#### Collected data entries

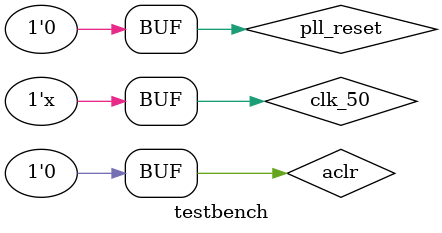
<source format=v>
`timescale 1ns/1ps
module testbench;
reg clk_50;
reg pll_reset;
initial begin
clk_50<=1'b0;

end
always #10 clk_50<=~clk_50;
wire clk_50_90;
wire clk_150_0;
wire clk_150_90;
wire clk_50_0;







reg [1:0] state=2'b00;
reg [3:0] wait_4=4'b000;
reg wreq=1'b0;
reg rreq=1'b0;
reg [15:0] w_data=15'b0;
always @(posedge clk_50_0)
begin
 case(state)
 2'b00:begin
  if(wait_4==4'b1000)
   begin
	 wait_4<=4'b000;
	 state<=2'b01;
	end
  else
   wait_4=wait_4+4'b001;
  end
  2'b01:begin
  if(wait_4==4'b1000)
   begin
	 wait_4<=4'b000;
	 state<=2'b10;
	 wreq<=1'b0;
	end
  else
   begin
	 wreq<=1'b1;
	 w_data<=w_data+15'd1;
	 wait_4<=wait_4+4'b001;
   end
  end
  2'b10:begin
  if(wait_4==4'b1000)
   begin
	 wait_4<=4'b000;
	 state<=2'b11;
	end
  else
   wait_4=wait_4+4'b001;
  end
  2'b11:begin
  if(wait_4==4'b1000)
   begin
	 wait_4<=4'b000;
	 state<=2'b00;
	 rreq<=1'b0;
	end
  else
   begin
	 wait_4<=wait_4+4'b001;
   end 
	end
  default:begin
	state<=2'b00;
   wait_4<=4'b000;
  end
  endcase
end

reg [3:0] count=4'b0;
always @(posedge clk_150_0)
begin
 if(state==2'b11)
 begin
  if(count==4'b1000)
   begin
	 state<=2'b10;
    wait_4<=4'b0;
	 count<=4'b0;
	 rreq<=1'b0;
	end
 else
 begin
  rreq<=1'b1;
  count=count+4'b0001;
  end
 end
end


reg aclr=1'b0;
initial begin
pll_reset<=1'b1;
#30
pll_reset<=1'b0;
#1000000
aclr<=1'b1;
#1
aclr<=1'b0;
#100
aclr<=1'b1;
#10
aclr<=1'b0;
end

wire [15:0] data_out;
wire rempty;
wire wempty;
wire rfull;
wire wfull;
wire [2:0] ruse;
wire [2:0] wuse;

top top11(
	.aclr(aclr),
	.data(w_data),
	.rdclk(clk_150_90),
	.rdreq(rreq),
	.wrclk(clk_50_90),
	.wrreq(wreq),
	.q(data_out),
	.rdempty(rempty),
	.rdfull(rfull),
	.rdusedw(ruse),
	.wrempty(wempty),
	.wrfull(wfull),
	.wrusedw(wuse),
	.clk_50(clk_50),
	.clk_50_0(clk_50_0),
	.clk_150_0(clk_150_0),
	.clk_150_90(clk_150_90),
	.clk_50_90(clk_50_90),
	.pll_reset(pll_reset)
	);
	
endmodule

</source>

#### Activity
All lines carrying the word "state" must be copied from the data above.

#### Written answer
reg [1:0] state=2'b00;
 case(state)
	 state<=2'b01;
	 state<=2'b10;
	 state<=2'b11;
	 state<=2'b00;
	state<=2'b00;
 if(state==2'b11)
	 state<=2'b10;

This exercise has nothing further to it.